As far as side effects, knock on wood, I’ve had minimal. The first month or so, I definitely noticed some increased fatigue at the end of the day, which Dr. Rao warned me about, as well as some frequent bathroom breaks at night, but otherwise, no complaints. A lot of the reviews I read mentioned hair loss and weight fluctuation, neither of which, I experienced. A few reviews also mentioned increased breast size, which I unfortunately, didn’t experience. Le sigh. Can’t win ’em all, right?

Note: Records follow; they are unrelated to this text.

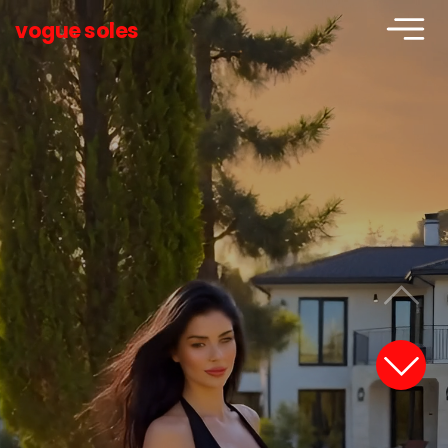
vogue soles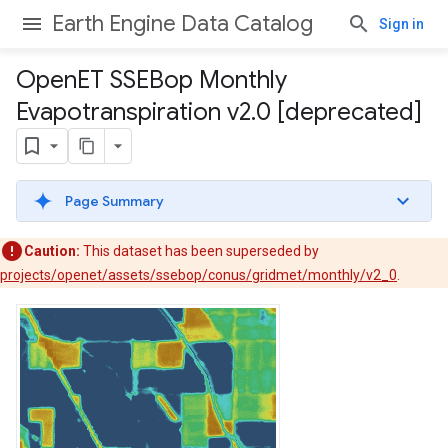
Earth Engine Data Catalog
Sign in
Open
ET SSEBop Monthly
Evapotranspiration v2
.
0 [deprecated]
Page Summary
Caution:
This dataset has been superseded by
projects/openet/assets/ssebop/conus/gridmet/monthly/v2_0
.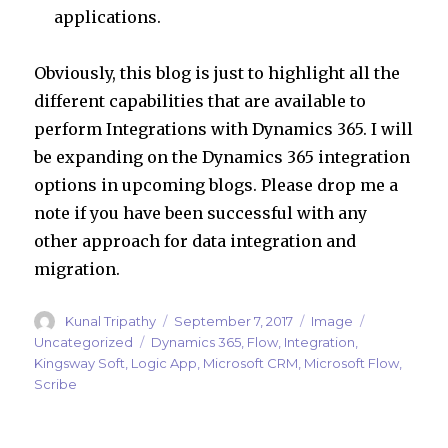
applications.
Obviously, this blog is just to highlight all the
different capabilities that are available to
perform Integrations with Dynamics 365. I will
be expanding on the Dynamics 365 integration
options in upcoming blogs. Please drop me a
note if you have been successful with any
other approach for data integration and
migration.
Author
Posted
Format
Categories
Kunal Tripathy
September 7, 2017
Image
on
Tags
Uncategorized
Dynamics 365
,
Flow
,
Integration
,
Kingsway Soft
,
Logic App
,
Microsoft CRM
,
Microsoft Flow
,
Scribe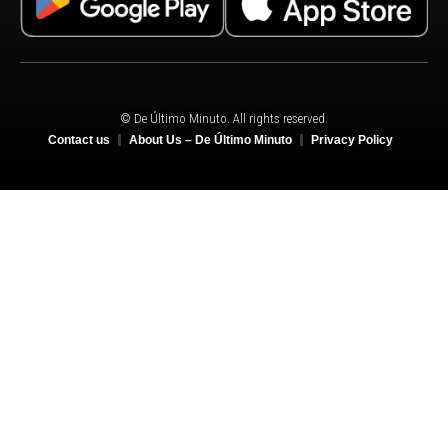
© De Último Minuto. All rights reserved.
Contact us
About Us – De Último Minuto
Privacy Policy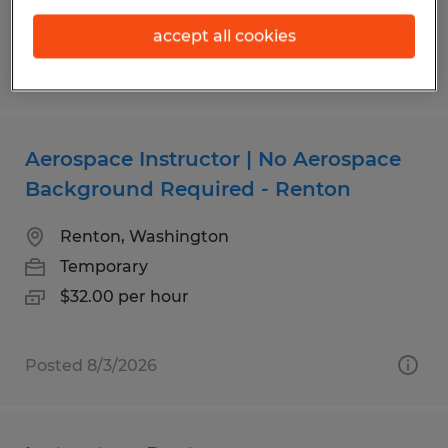
accept all cookies
Posted 7/16/2026
Aerospace Instructor | No Aerospace
Background Required - Renton
Renton, Washington
Temporary
$32.00 per hour
Posted 8/3/2026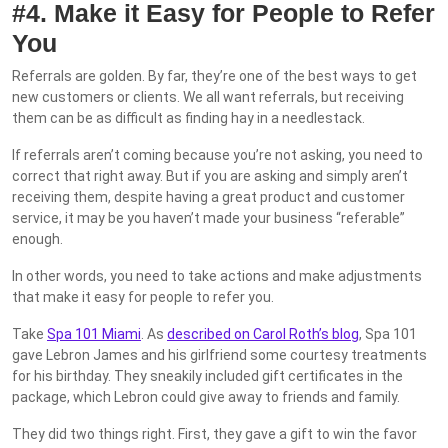
#4. Make it Easy for People to Refer
You
Referrals are golden. By far, they’re one of the best ways to get
new customers or clients. We all want referrals, but receiving
them can be as difficult as finding hay in a needlestack.
If referrals aren’t coming because you’re not asking, you need to
correct that right away. But if you are asking and simply aren’t
receiving them, despite having a great product and customer
service, it may be you haven’t made your business “referable”
enough.
In other words, you need to take actions and make adjustments
that make it easy for people to refer you.
Take
Spa 101 Miami
. As
described on Carol Roth’s blog
, Spa 101
gave Lebron James and his girlfriend some courtesy treatments
for his birthday. They sneakily included gift certificates in the
package, which Lebron could give away to friends and family.
They did two things right. First, they gave a gift to win the favor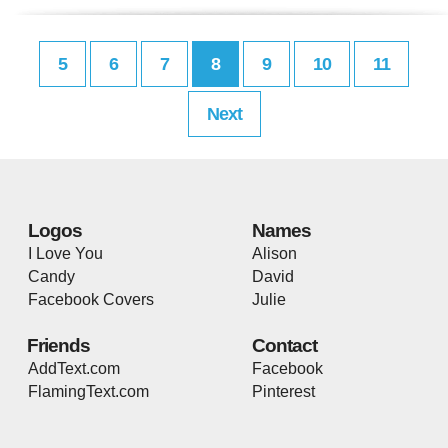
5
6
7
8
9
10
11
Next
Logos
Names
I Love You
Alison
Candy
David
Facebook Covers
Julie
Friends
Contact
AddText.com
Facebook
FlamingText.com
Pinterest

THREE: Bye bye dairy and hello water. I can’t say I’m perfect at either of these two changes, but they’ve been top of mind for me the past few months. I cut out dairy back in January pretty drastically, even refusing to eat foods that had been prepared with small amounts of it, which of course, makes eating out kinda tricky. Since then, I’ve relaxed, but whenever possible, I try to avoid eating excess amounts of it (so pizza is a rare indulgence for me, unfortunately). I also went on a pretty strict no soda and only one coffee a day rule, meaning, I chug A LOT of water. At first, it was cumbersome and I had to remind myself to drink it. But now, I have a rotation of six 1 liter Smart Water bottles that I fill up every day with tap water and I challenge myself to finish all of them before I go to bed that evening. My skin not only feels more supple, but I have way more energy than I recall ever having. Win, win!

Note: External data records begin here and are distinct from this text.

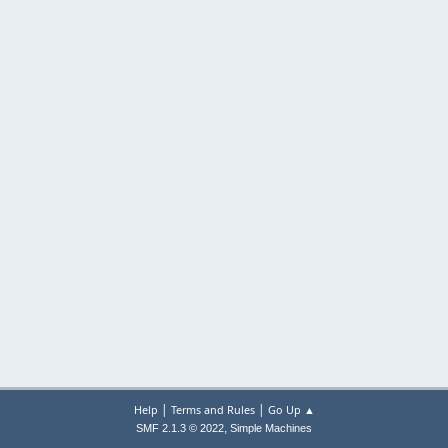
|
|
Help
Terms and Rules
Go Up ▲
,
SMF 2.1.3 © 2022
Simple Machines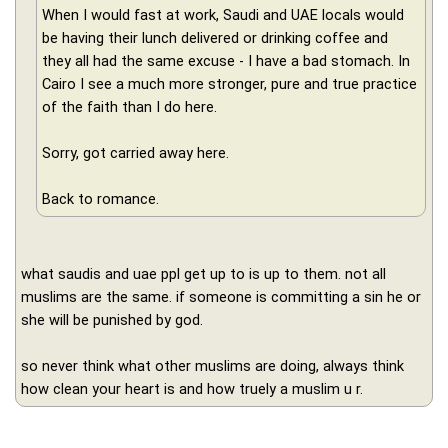
When I would fast at work, Saudi and UAE locals would
be having their lunch delivered or drinking coffee and
they all had the same excuse - I have a bad stomach. In
Cairo I see a much more stronger, pure and true practice
of the faith than I do here.
Sorry, got carried away here.
Back to romance.
what saudis and uae ppl get up to is up to them. not all
muslims are the same. if someone is committing a sin he or
she will be punished by god.
so never think what other muslims are doing, always think
how clean your heart is and how truely a muslim u r.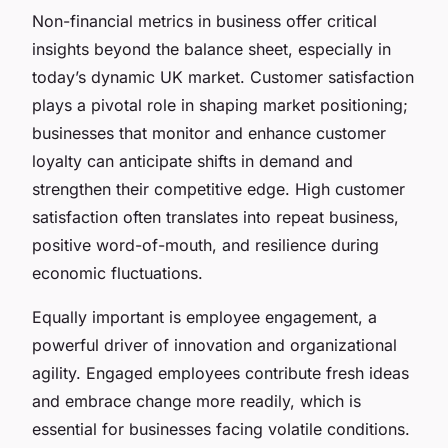
Non-financial metrics in business offer critical
insights beyond the balance sheet, especially in
today’s dynamic UK market. Customer satisfaction
plays a pivotal role in shaping market positioning;
businesses that monitor and enhance customer
loyalty can anticipate shifts in demand and
strengthen their competitive edge. High customer
satisfaction often translates into repeat business,
positive word-of-mouth, and resilience during
economic fluctuations.
Equally important is employee engagement, a
powerful driver of innovation and organizational
agility. Engaged employees contribute fresh ideas
and embrace change more readily, which is
essential for businesses facing volatile conditions.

OUTFIT DETAILS: Beaufille “Herse” top borrowed from Plan de Ville // Abercrombie & Fitch jeans (old, but just discovered this new brand that I’m obsessed with) // Monica Vinader necklace and bracelets // Tibi slip dress
FOUR: Exercise, exercise, exercise. During all of this skin investigation, I was also training for my Paris marathon in April, which meant, that no matter how I felt about my skin that day, I was forcing myself to head out the door and run 10, 11, 12 miles at a time. And I’m so glad I did. It was a great stress reliever for me and in some ways, when there are things you feel like you just can’t control, it’s nice to know there are some things you have absolute control over, like whether or not you kill those 10 miles today. Of course, with any regular exercise, your body starts to regroup itself, and mine did just that — I can’t say running necessarily improved my skin, but it improved my overall well-being and I think if there’s anything I’ve learned about skin, it’s all part of a very fine, lifestyle balance. The key is figuring out what levers work for you.

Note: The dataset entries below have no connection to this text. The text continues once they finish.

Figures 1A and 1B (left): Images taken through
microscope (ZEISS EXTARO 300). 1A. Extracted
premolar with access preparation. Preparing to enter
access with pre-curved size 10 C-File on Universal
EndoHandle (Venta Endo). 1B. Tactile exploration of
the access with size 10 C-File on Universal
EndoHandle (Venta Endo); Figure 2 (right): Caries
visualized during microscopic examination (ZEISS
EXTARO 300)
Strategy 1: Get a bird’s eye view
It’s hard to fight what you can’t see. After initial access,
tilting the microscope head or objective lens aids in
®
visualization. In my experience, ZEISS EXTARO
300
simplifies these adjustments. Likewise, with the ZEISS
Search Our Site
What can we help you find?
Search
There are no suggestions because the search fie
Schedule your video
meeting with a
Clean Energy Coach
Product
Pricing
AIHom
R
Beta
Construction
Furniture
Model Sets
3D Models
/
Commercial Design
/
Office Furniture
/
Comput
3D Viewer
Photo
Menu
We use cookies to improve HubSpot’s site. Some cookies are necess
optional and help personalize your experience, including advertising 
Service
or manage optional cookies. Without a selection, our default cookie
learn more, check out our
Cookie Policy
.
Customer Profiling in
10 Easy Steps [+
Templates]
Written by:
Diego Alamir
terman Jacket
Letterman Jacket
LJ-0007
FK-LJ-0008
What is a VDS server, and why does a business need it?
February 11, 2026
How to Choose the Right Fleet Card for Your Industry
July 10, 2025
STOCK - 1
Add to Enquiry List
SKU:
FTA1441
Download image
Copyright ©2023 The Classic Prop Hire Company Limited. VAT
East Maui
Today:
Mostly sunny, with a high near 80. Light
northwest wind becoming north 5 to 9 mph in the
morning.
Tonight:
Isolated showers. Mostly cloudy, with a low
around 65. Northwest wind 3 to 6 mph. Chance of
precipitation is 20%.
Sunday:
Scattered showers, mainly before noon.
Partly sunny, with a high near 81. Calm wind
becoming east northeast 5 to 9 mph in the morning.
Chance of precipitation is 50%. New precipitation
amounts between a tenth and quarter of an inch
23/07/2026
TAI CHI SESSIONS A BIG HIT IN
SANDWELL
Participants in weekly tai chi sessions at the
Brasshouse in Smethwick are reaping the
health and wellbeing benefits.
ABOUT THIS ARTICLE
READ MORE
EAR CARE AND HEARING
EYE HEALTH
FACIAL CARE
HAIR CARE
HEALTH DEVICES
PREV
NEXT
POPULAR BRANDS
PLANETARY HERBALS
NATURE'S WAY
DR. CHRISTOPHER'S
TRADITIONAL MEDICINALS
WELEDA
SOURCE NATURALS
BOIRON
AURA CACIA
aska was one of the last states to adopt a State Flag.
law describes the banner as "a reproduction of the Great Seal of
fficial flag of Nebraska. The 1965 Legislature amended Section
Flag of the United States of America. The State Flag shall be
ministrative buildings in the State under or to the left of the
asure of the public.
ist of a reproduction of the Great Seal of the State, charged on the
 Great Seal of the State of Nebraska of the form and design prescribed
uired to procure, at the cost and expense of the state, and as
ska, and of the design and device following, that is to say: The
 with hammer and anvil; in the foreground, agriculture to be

And there you have it — four lifestyle changes that I think have made a huge impact on my skin and my outlook. As I mentioned, my skin is far from perfect, I have a handful of scars left behind and I definitely have makeup on in these lovely photos Lydia shot for me. But I felt so confident when we were taking them, which is drastically different from the girl I snapped on my iPhone back in January. Perhaps I’ll get up the courage to share those shots here eventually. Until then, I’m always more than happy to answer whatever questions you guys may have about the above journey. Or perhaps you have other lifestyle changes that have made a difference for you and your skin that you’d like to share? Either way, let’s chat. Because you’re not alone, so there’s no reason to go through it alone.